The Nifty is today trading at 22 times one-year forward earnings, and earnings downgrades are continuing. For instance, there has been almost a 1.5% EPS downgrade for Nifty in the last 45 days. So growth challenges continue and the tariff uncertainty will hold back investments and dampen future growth, in which case we think that the worst case for the markets is flat markets for the next one year.
Which sectors are likely to be most impacted by Trump’s tariff announcements?
Textiles, gems, auto components, footwear are industries, which will be adversely impacted by Trump's tariff announcements. We are at a serious risk of becoming uncompetitive to other countries like Vietnam and Bangladesh. If these tariffs kick in from August 27, we'll be only 5% below China's 55% overall tariff. In addition, that could come off if there is a new deal struck between China and the US, at least in terms of broad headline tariffs.
Some of the sectors, not immediately impacted where we have exports to the US, are electronics and pharma because these sectors continue to be under Section 232 investigations.
Do you expect the market to consolidate over the next two quarters before entering a phase of strong momentum?
That would be a very reasonable expectation to have.

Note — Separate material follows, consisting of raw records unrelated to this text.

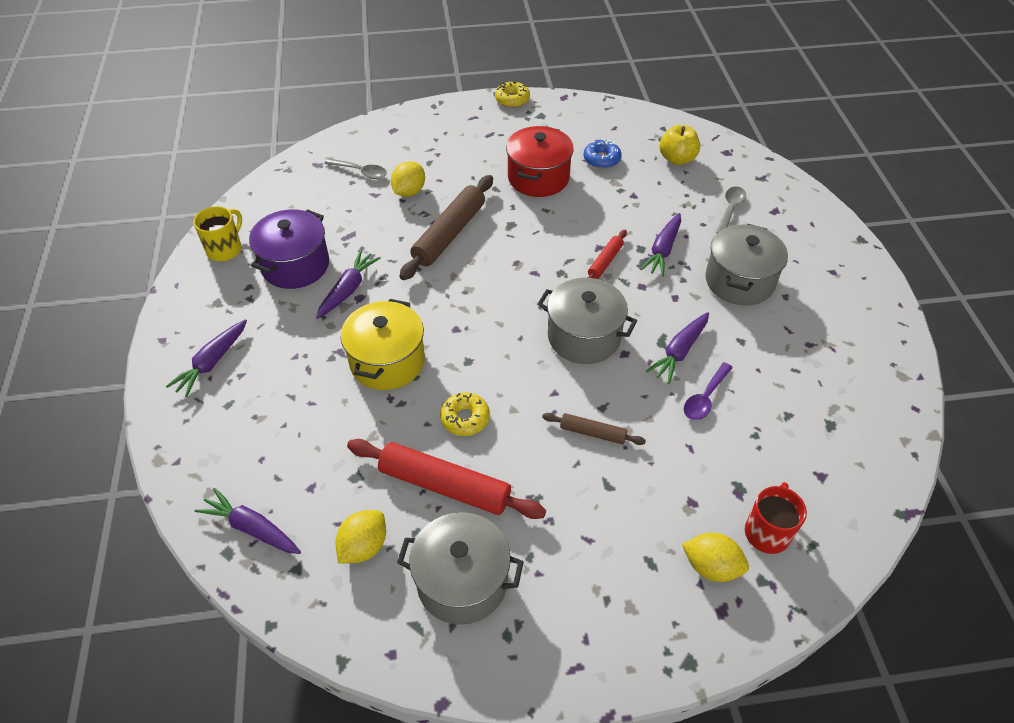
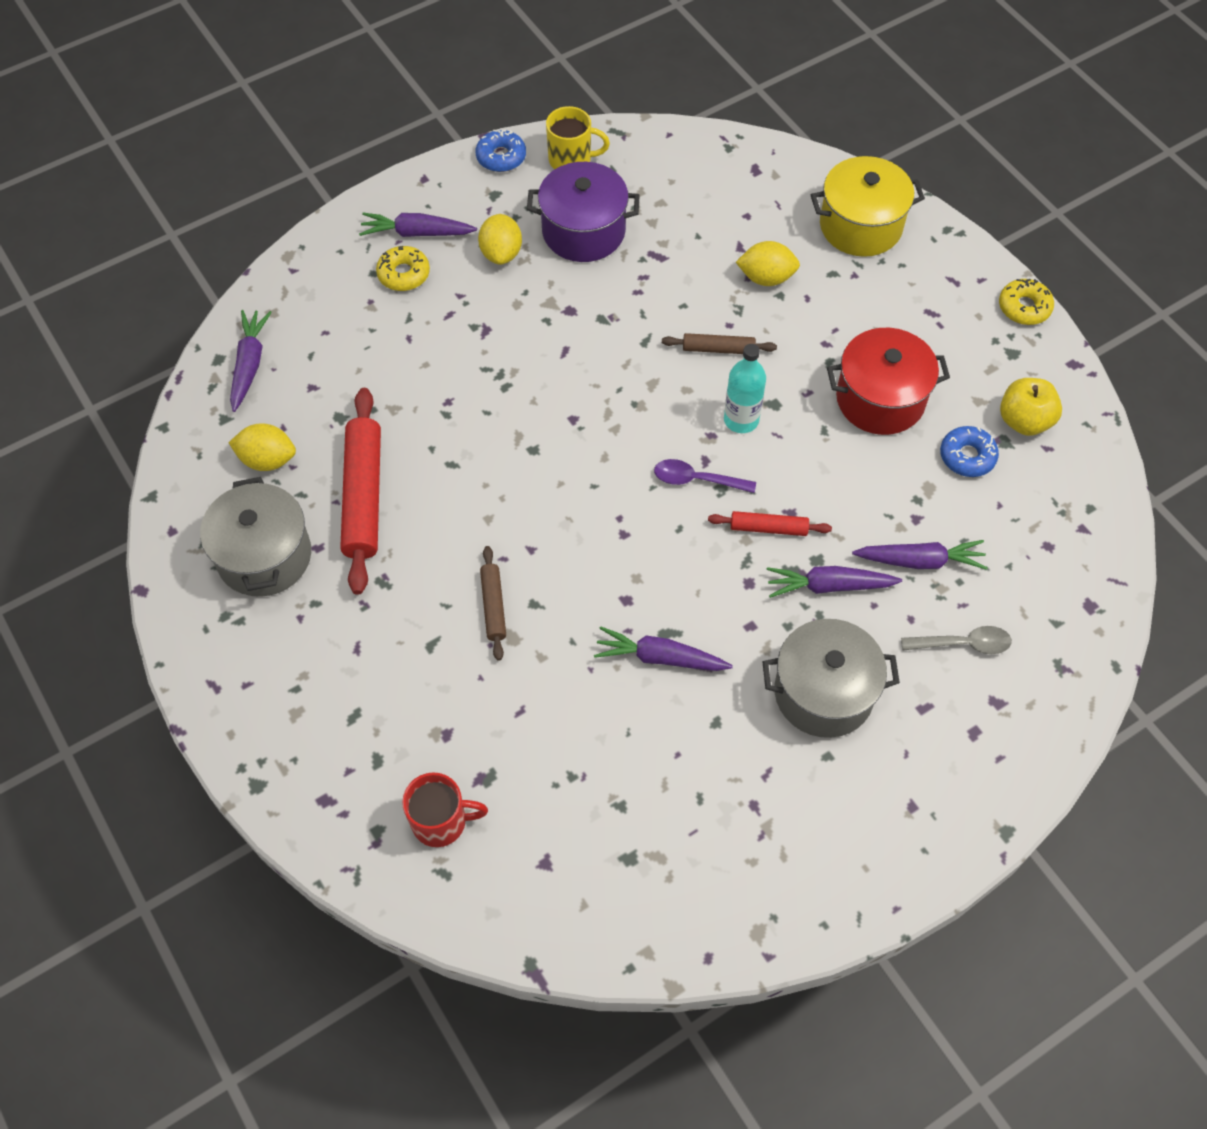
camera: 65 degrees right, 10 degrees up
purple carrot [316,250,381,319] -> purple carrot moved to [852,540,988,570]
grey spoon [324,158,387,179] -> none
yellow pot [341,299,425,390] -> yellow pot moved to [811,156,925,257]
brown rolling pin [400,175,493,280] -> brown rolling pin [662,333,777,354], size x0.52
yellow donut [440,392,490,436] -> yellow donut moved to [376,246,430,291]
grey pot [537,278,637,364] -> none
yellow apple [660,125,700,165] -> yellow apple moved to [1000,378,1062,436]
yellow lemon [682,533,749,582] -> yellow lemon moved to [478,214,522,265]
purple spoon [684,362,733,420] -> purple spoon moved to [654,459,756,493]
none -> blue donut [476,130,526,172]
none -> turquoise bottle [724,344,766,433]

We see continued tariff uncertainty, weakness in government revenue collection, weakness in consumption demand, and tariff uncertainty related postponement of capex as drivers of low economic growth and corporate earnings growth, for the foreseeable future. However, monetary policy will loosen further and provide a fillip to the economy along with reforms such as power sector reforms and the new labour code in all likelihood within FY26.
Do you believe the downside for IT stocks is limited from this point onward?

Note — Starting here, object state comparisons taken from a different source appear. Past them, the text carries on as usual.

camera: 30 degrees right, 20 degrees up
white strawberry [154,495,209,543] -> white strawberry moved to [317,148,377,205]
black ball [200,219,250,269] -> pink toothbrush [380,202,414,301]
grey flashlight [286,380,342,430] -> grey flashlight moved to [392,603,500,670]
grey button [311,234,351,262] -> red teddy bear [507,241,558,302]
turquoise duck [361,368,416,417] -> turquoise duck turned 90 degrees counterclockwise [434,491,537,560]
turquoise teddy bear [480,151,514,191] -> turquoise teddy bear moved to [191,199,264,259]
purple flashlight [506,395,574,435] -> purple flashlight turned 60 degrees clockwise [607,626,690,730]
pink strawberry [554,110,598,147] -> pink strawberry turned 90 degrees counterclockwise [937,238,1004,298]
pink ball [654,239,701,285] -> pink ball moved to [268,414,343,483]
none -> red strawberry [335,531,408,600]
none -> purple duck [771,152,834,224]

We cannot strictly say that because IT stocks have also seen earnings downgrades in the last 3 months. For instance, we have seen 1.3% downgrade for Persistent, 2.6% for HCL Technologies, etc. Trump is also likely to continue his hostile stance on India for the foreseeable future, and his attention may come on H1B Visa quotas. Finally, the US economy itself is seeing a very sharp deceleration of corporate earnings, ex of the top seven tech companies, and in the US also a capex holdup because of tariff uncertainty will cramp growth going forward.
Based on the June quarter earnings announced so far, what are your expectations for the Q2FY26 earnings season?

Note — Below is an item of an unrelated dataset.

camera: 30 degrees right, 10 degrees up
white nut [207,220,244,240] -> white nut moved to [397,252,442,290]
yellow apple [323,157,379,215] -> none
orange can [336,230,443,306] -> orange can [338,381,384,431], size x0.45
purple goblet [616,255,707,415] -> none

In the listed universe so far, the revenue growth in the last three quarters has been 7.6%, 6.9%, and 6.8%. The EBITDA growth has had a faster pace of decline, and the PAT growth has been 14.2%, 12.2%, and 7.5% respectively. Some of the factors, which were impacting growth in the previous quarters, were:
1. A stiff repo rate by RBI
2. A general slowdown in capex led by private sector sluggishness, which has worsened. Government capex has also come off.
3. The uncertainty of the trump tariff fluctuations.
In a period of uncertainty, investment is unlikely to bounce back and growth unlikely to resume in the short term. We feel that deceleration will be a continuing trend at least for the second quarter of FY26 before things show signs of troughing out.
Do you think the RBI will maintain its pause in the September policy meeting as well?
Growth in the Indian economy shows some signs of slowing down. High-frequency indicators are faltering - for instance, electricity production in the first quarter was -1.6%. Two-wheeler volumes in July have been -0.7%. GST collections are growing at a mere 6% in the last three to four months. On the inflation front, while sequentially it has been taking up, soft crude, tepid capex and uncertainty on global growth means that overall there will be a dampening effect globally and in India. Based on this, we think that the Reserve Bank will cut rates in its next policy meet and we expect the cut to be 25 basis points. We also expect the cut to be another 25 basis points within FY26.
Disclaimer: The views and investment tips expressed by investment experts on Moneycontrol.com are their own and not those of the website or its management. Moneycontrol.com advises users to check with certified experts before taking any investment decisions.